**About this exercise:**
Please copy every line from the records below that contains the string "CROSS".

◆ ◆ ◆ ◆ ◆

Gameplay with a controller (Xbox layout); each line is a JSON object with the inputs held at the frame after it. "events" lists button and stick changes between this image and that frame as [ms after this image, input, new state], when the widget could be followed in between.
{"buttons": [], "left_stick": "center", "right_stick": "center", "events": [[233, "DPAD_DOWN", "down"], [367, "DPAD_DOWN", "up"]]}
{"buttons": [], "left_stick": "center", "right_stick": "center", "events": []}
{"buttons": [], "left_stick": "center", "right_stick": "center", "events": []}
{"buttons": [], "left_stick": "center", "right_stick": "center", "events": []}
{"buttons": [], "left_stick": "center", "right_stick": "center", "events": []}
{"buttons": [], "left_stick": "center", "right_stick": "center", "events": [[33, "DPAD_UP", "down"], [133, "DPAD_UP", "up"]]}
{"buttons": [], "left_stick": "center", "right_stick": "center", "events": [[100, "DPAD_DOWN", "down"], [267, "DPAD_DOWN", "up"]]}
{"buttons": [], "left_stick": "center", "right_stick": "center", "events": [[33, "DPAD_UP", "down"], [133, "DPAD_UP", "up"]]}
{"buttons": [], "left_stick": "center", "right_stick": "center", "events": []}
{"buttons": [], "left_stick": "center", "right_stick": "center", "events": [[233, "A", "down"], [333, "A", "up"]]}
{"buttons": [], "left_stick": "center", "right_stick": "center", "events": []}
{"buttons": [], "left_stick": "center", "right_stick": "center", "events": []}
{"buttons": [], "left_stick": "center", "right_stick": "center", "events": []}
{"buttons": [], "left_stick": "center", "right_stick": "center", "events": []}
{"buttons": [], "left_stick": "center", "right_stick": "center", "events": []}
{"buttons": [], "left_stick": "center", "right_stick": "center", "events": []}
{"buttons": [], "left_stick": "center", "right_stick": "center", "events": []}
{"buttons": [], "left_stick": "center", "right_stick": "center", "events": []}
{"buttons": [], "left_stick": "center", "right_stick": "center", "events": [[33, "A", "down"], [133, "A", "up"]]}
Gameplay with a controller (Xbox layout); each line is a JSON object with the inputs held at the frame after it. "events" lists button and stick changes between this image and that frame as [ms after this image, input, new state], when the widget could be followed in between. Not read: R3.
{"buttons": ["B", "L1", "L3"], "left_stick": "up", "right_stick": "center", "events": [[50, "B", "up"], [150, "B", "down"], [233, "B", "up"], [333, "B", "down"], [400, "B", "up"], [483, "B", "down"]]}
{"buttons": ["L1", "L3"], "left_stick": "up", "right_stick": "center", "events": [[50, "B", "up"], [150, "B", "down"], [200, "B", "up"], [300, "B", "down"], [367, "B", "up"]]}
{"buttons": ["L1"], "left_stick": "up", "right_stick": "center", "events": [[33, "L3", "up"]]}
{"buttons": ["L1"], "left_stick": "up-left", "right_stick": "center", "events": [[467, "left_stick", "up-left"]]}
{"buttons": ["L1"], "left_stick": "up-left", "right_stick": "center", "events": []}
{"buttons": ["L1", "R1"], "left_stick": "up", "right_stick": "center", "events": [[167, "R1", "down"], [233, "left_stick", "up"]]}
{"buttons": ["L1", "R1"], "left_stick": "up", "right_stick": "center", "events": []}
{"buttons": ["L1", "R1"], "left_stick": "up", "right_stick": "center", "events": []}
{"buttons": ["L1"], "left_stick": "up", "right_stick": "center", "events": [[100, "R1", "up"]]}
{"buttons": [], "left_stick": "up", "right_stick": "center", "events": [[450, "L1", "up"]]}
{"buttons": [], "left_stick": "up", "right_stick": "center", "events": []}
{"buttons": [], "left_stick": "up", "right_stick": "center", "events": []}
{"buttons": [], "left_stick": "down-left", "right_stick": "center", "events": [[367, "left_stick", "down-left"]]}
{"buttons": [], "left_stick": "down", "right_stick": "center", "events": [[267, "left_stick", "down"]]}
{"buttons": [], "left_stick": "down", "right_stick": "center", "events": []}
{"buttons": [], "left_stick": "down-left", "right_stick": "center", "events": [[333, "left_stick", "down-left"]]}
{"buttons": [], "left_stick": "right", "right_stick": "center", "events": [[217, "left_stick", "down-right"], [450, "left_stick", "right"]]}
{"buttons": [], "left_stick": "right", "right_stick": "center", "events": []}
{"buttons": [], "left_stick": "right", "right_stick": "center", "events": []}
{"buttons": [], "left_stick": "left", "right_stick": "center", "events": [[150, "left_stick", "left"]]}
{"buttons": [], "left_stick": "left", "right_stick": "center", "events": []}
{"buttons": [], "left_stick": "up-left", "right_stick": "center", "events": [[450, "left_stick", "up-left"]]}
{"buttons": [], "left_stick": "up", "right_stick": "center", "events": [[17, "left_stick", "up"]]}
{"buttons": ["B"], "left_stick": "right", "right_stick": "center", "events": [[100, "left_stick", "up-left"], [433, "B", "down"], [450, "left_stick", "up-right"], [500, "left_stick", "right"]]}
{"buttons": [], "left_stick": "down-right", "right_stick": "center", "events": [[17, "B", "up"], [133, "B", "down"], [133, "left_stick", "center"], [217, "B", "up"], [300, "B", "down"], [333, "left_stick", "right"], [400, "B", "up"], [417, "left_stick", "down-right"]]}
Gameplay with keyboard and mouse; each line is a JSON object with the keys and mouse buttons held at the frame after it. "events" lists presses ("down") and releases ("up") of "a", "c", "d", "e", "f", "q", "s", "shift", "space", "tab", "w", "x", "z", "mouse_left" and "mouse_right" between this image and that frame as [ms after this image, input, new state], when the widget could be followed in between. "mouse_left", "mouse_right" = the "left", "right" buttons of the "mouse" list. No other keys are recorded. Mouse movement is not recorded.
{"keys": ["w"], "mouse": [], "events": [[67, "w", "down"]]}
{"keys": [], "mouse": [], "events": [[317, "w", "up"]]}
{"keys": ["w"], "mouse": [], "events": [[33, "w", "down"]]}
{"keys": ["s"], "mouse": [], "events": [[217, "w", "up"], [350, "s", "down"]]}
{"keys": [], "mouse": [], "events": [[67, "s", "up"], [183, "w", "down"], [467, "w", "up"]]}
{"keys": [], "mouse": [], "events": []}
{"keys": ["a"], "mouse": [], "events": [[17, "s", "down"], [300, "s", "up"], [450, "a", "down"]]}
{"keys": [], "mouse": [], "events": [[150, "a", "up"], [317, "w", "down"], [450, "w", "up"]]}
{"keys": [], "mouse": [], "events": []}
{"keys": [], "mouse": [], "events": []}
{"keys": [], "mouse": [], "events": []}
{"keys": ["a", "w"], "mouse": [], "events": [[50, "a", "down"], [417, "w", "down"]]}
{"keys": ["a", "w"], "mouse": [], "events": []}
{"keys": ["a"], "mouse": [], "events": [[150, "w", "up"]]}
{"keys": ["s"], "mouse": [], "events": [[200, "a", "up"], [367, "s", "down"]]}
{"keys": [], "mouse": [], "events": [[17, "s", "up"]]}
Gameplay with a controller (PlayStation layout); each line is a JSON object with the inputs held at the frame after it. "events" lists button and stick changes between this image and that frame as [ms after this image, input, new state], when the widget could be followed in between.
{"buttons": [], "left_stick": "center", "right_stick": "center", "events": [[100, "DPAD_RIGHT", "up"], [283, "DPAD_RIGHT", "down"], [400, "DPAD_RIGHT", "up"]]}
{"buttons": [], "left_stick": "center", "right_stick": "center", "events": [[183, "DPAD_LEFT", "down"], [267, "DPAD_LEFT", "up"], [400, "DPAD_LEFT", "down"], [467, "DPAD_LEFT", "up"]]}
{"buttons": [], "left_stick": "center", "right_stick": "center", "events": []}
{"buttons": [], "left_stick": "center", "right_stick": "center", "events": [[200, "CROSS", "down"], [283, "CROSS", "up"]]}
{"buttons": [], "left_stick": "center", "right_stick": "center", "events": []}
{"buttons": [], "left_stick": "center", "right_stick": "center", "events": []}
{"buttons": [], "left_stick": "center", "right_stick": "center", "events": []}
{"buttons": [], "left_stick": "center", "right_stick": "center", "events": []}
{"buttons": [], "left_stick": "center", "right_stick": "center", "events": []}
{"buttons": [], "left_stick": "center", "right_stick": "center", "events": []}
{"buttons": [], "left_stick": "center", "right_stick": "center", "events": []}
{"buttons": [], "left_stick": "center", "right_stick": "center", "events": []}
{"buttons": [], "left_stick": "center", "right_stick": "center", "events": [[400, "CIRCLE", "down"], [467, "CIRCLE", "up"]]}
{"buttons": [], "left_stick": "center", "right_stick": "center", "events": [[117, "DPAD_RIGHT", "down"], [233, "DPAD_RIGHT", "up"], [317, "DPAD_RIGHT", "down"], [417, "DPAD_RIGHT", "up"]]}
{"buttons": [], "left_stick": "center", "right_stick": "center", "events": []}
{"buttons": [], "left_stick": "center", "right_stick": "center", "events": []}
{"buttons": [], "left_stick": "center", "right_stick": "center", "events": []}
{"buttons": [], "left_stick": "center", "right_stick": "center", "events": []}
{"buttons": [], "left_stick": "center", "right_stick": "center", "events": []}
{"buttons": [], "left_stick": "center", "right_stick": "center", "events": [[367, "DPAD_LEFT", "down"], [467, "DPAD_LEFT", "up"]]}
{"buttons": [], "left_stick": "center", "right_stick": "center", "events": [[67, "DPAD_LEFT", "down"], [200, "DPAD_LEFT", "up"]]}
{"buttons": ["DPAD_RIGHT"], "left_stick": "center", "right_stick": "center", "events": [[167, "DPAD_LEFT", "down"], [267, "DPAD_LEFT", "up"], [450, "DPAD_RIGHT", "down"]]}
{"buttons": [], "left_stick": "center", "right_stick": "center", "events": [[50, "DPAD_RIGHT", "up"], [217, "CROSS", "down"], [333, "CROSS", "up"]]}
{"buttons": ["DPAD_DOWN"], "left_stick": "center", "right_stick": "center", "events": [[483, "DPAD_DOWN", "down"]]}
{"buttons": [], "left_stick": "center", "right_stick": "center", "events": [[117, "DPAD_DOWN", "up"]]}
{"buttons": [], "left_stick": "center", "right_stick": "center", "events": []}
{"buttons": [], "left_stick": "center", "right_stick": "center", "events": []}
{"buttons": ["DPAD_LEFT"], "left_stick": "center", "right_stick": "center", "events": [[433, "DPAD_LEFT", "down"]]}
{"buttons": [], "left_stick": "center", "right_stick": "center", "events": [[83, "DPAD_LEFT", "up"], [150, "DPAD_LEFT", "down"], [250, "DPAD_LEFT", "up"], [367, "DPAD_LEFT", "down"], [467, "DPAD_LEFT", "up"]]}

◆ ◆ ◆ ◆ ◆

**Result:**
{"buttons": [], "left_stick": "center", "right_stick": "center", "events": [[200, "CROSS", "down"], [283, "CROSS", "up"]]}
{"buttons": [], "left_stick": "center", "right_stick": "center", "events": [[50, "DPAD_RIGHT", "up"], [217, "CROSS", "down"], [333, "CROSS", "up"]]}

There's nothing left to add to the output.